- Court: High Court of Australia as the Court of Disputed Returns
- Full case name: In the matter of questions referred to the Court of Disputed Returns pursuant to section 376 of the Commonwealth Electoral Act 1918 (Cth) concerning Mr Robert John Day AO
- Decided: 5 April 2017
- Citation: [2017] HCA 14
- Transcripts: 21 Nov [2016] HCATrans 288; 21 Nov [2016] HCATrans 290; 12 Dec [2016] HCATrans 298; 17 Jan [2017] HCATrans 3; 20 Jan [2017] HCATrans 4; 23 Jan [2017] HCATrans 5; 23 Jan [2017] HCATrans 5; 24 Jan [2017] HCATrans 6; 7 Feb [2017] HCATrans 15; 11 Apr [2017] HCATrans 85; 19 Apr [2017] HCATrans 86;

Case history
- Prior action: [2017] HCA 2

Court membership
- Judges sitting: Kiefel CJ, Bell, Gageler, Keane, Nettle, Gordon & Edelman JJ

= Re Day (No 2) =

Judgement of the High Court of Australia

Re Day (No 2) was a significant Australian court case, decided in the High Court of Australia sitting as the Court of Disputed Returns on 5 April 2017. The case was an influential decision concerning the construction of Section 44 of the Constitution and the meaning of "indirect pecuniary interest" in an agreement with the Commonwealth. The High Court held that Bob Day's re-election to the Senate in July 2016 was invalid, since he'd had an "indirect pecuniary interest" in an agreement with the Commonwealth since at least February 2016. As a result, he had not been eligible to sit as a Senator from at least February 2016 onward by reason of section 44(v) of the Constitution.

==Background==

Day ran as a Family First Party South Australia Senate candidate at the 2013 federal election and was successful.
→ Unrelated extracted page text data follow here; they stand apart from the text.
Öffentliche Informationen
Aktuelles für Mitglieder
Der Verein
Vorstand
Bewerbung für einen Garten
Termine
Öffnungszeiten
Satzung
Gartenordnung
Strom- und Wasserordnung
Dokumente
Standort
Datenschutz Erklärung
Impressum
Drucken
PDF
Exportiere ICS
On 1 November 2016, Day announced he had tendered his resignation to the President of the Australian Senate, with immediate effect, following the liquidation of Home Australia Group, a building company founded and managed by Day.

===Constitutional validity of election===
Shortly after Day's resignation, the government announced that it would move in the Senate to refer to the High Court the matter of the validity of Day's election in July 2016 in regard to a possible breach of section 44(v) of the Constitution, which provides that a person who "has any direct or indirect pecuniary interest in any agreement with the Public Service of the Commonwealth" (and s 44 continues) "shall be incapable of being chosen or of sitting" as a member of either house of the Parliament—and it follows that they are ineligible to be nominated for election to either house. The basis of the complaint was that, at Day's request, his Commonwealth-funded electorate office was by lease of part of a building in Adelaide that he indirectly owned, so that the Commonwealth's payments of rent would eventually come into a bank account of his own.

==Judgment==

The High Court, sitting as the Court of Disputed Returns, held a preliminary hearing before Gordon J, whose judgment delivered on 27 January 2017 made numerous findings of fact. The case was heard on 7 February by a full court of the High Court, which delivered its judgment on 5 April.

The Court found that, since 26 February 2016 (although three judges were prepared to say 1 December 2015), Day had had an "indirect pecuniary interest" in an agreement with the Commonwealth, and thus was in violation of section 44(v). This was despite the fact that Commonwealth public servants, perceiving a conflict with section 44(v), had not made any payments of rent; Day's "interest" was constituted by his arranged entitlement to receive monies from any rent that was paid. Consequently, the Court found that Day was ineligible to serve in the Senate as of 26 February 2016, and he was therefore ineligible to nominate for the federal election of 2 July 2016. The Court declared Day's seat vacant and ordered that a special recount of South Australian ballot papers be held to determine his replacement, which the Court envisaged would be the other person on the Family First list in that election, Lucy Gichuhi.

==Aftermath==
The Australian Labor Party lodged a challenge, claiming that Gichuhi might still be a citizen of Kenya, hence ineligible under Constitution section 44(i) as a citizen of a "foreign power". On 19 April 2017 a full court of the High Court, found that the objection had not been made out and declared Gichuhi elected.